# Work item
The line containing "131 129 6.55" marks the end: write out exactly every line from the first line of the data below through that line, and only those.

# The records

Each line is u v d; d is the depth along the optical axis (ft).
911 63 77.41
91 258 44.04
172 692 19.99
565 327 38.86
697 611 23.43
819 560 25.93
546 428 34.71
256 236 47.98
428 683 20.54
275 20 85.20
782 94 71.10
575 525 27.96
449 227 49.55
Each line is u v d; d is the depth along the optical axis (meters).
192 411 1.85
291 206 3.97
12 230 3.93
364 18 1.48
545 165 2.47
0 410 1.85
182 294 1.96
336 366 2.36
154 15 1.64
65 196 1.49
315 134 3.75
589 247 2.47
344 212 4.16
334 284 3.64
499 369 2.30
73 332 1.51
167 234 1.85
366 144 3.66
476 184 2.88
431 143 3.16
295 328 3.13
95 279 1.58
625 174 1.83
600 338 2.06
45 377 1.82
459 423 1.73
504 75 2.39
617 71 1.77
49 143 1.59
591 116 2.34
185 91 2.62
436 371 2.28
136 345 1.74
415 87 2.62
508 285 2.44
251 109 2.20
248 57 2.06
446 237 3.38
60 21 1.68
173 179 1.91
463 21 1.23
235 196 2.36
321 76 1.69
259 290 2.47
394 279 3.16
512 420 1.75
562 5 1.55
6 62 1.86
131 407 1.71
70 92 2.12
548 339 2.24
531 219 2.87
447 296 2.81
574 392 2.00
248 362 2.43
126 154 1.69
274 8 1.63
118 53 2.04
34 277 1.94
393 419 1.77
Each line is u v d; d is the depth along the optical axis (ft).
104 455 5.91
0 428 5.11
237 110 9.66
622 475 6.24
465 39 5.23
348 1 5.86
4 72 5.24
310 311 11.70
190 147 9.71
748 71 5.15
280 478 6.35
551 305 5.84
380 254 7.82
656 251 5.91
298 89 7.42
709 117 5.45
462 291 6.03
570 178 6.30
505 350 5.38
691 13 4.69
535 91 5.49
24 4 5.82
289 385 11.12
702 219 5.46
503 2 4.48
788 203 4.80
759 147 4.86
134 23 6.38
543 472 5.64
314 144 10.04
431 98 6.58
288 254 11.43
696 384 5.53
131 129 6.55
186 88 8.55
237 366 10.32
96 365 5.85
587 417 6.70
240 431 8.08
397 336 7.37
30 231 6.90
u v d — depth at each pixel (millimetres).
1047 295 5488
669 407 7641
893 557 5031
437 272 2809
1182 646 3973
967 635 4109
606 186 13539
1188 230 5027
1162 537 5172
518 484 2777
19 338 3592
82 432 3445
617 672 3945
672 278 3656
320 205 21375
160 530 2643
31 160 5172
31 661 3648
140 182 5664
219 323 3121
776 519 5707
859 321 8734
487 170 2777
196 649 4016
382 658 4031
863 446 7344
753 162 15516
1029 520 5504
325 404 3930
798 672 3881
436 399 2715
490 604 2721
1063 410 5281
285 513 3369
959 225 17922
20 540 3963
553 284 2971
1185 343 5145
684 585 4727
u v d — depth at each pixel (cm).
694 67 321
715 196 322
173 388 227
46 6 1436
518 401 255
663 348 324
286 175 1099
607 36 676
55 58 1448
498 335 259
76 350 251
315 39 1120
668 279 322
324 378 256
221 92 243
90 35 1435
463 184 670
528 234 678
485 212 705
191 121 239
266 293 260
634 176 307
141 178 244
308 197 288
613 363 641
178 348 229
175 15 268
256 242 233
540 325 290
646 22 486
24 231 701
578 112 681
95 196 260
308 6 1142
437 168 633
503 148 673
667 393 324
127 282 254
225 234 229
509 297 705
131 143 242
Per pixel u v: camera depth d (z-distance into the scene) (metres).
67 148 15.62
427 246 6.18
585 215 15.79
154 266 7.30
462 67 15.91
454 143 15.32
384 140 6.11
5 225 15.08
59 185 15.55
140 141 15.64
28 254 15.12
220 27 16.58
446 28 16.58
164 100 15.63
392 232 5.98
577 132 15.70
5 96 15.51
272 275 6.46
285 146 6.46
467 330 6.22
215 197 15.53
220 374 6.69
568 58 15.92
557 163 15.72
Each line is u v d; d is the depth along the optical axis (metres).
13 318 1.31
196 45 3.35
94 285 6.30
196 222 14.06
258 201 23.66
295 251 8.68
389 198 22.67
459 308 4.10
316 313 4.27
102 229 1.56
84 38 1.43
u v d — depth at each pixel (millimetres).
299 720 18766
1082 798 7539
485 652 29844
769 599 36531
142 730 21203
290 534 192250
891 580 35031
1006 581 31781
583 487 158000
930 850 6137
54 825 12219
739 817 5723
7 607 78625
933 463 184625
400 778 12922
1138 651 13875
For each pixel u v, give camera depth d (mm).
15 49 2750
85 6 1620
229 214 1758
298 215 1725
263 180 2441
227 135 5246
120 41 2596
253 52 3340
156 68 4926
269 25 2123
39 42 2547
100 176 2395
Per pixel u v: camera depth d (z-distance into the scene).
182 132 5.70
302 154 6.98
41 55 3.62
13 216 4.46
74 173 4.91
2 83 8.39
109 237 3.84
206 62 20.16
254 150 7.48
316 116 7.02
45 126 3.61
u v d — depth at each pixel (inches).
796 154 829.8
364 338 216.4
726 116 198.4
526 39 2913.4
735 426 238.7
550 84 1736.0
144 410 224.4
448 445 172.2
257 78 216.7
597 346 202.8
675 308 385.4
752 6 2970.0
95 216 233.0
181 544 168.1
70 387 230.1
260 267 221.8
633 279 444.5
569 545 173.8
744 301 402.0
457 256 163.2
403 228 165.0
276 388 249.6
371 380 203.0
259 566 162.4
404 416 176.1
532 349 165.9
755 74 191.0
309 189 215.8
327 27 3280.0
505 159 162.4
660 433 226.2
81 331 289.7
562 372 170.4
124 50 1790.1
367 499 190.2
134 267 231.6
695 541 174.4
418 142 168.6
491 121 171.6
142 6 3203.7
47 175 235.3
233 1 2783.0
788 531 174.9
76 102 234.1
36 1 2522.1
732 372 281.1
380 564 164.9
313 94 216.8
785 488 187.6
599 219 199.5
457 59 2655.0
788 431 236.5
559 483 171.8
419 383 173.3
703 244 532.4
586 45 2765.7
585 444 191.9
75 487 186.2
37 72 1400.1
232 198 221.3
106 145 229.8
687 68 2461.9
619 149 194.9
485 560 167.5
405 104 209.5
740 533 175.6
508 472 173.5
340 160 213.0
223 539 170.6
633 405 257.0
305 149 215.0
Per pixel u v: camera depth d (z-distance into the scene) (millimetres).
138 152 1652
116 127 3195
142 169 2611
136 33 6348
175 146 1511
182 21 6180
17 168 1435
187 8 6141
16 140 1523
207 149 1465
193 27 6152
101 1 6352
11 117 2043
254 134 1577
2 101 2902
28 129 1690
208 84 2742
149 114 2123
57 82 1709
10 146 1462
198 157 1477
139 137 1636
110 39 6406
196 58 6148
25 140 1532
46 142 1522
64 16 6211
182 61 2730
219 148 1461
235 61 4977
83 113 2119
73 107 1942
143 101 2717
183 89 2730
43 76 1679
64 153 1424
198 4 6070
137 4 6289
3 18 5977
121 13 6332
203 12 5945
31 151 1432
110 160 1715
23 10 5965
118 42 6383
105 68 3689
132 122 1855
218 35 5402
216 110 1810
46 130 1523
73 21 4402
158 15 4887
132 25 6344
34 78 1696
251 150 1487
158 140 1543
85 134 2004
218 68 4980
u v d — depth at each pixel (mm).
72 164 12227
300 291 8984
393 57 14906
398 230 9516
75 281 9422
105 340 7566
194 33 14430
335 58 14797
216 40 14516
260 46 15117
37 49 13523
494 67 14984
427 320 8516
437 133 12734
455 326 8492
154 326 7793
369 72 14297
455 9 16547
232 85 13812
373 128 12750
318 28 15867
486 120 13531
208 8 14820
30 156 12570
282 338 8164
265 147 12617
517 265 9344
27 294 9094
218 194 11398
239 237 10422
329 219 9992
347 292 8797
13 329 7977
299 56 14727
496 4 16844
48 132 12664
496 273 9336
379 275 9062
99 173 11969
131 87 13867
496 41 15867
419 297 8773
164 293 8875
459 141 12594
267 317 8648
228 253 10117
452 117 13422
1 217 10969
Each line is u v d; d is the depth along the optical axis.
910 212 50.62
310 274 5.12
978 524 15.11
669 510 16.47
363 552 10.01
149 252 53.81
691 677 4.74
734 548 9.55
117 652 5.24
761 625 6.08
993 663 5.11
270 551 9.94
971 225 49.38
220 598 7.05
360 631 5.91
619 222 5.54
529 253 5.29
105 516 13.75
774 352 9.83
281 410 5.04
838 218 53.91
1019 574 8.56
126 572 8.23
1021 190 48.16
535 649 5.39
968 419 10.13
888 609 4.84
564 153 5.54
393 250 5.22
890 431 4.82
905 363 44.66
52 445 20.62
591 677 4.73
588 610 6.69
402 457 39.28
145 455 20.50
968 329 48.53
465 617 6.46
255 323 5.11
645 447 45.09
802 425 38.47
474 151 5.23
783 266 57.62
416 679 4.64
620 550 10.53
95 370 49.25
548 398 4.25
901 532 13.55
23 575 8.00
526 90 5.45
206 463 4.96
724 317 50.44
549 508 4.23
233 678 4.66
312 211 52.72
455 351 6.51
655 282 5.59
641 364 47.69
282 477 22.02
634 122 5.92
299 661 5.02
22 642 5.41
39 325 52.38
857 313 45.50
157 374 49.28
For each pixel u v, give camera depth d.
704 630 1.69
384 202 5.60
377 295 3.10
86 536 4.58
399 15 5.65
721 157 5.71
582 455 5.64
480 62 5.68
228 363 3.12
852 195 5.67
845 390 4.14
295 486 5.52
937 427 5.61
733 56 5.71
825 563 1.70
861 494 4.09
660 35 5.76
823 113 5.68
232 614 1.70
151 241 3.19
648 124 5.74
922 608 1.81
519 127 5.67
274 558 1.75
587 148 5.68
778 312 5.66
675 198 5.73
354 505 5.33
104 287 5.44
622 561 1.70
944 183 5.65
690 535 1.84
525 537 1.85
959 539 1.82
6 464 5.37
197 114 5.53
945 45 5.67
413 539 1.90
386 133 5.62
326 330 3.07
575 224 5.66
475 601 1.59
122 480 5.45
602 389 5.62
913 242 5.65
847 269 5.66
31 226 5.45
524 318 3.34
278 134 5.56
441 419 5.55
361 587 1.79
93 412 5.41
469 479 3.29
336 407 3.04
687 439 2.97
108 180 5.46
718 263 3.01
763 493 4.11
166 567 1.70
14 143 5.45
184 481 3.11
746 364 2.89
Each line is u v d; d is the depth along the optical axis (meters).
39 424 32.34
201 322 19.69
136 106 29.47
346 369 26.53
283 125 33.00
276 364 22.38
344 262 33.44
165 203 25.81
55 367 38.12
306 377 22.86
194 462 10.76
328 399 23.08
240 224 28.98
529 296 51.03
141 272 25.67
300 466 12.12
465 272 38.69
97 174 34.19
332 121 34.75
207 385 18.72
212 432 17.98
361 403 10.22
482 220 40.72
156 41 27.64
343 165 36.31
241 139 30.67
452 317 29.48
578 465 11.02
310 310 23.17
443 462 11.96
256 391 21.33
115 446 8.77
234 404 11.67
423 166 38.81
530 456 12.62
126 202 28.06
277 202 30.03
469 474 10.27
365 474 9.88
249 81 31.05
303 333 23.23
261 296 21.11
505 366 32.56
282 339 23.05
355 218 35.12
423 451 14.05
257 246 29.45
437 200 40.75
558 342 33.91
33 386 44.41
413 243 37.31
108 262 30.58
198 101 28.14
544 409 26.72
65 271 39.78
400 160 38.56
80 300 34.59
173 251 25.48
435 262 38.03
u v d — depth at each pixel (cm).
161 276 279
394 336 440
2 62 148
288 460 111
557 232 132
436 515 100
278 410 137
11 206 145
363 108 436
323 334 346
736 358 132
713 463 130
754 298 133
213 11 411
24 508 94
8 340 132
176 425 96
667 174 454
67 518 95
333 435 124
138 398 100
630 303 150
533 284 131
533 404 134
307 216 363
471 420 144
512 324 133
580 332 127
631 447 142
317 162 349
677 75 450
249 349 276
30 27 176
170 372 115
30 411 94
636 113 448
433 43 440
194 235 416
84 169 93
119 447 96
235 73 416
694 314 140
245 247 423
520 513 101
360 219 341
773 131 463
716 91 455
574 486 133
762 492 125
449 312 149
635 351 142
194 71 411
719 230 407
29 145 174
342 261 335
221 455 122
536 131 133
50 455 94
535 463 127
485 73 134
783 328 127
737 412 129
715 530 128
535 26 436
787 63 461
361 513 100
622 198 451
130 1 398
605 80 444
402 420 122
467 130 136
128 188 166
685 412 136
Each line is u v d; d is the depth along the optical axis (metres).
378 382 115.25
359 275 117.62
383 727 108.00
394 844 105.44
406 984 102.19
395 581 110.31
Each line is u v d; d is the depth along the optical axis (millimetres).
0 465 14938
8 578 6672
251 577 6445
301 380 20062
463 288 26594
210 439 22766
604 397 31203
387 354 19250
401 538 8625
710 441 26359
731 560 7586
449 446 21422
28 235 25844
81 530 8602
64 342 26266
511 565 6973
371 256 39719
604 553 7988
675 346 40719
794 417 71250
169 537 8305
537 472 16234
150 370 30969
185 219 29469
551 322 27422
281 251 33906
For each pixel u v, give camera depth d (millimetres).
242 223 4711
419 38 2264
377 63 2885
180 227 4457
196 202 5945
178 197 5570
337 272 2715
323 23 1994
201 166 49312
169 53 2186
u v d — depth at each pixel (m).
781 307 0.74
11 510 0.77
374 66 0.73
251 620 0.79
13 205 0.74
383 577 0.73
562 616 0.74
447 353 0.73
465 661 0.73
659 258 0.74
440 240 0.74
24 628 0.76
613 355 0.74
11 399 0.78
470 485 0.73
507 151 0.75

# Your response
Each line is u v d; d is the depth along the optical axis (ft).
911 63 77.41
91 258 44.04
172 692 19.99
565 327 38.86
697 611 23.43
819 560 25.93
546 428 34.71
256 236 47.98
428 683 20.54
275 20 85.20
782 94 71.10
575 525 27.96
449 227 49.55
Each line is u v d; d is the depth along the optical axis (meters).
192 411 1.85
291 206 3.97
12 230 3.93
364 18 1.48
545 165 2.47
0 410 1.85
182 294 1.96
336 366 2.36
154 15 1.64
65 196 1.49
315 134 3.75
589 247 2.47
344 212 4.16
334 284 3.64
499 369 2.30
73 332 1.51
167 234 1.85
366 144 3.66
476 184 2.88
431 143 3.16
295 328 3.13
95 279 1.58
625 174 1.83
600 338 2.06
45 377 1.82
459 423 1.73
504 75 2.39
617 71 1.77
49 143 1.59
591 116 2.34
185 91 2.62
436 371 2.28
136 345 1.74
415 87 2.62
508 285 2.44
251 109 2.20
248 57 2.06
446 237 3.38
60 21 1.68
173 179 1.91
463 21 1.23
235 196 2.36
321 76 1.69
259 290 2.47
394 279 3.16
512 420 1.75
562 5 1.55
6 62 1.86
131 407 1.71
70 92 2.12
548 339 2.24
531 219 2.87
447 296 2.81
574 392 2.00
248 362 2.43
126 154 1.69
274 8 1.63
118 53 2.04
34 277 1.94
393 419 1.77
Each line is u v d; d is the depth along the optical axis (ft).
104 455 5.91
0 428 5.11
237 110 9.66
622 475 6.24
465 39 5.23
348 1 5.86
4 72 5.24
310 311 11.70
190 147 9.71
748 71 5.15
280 478 6.35
551 305 5.84
380 254 7.82
656 251 5.91
298 89 7.42
709 117 5.45
462 291 6.03
570 178 6.30
505 350 5.38
691 13 4.69
535 91 5.49
24 4 5.82
289 385 11.12
702 219 5.46
503 2 4.48
788 203 4.80
759 147 4.86
134 23 6.38
543 472 5.64
314 144 10.04
431 98 6.58
288 254 11.43
696 384 5.53
131 129 6.55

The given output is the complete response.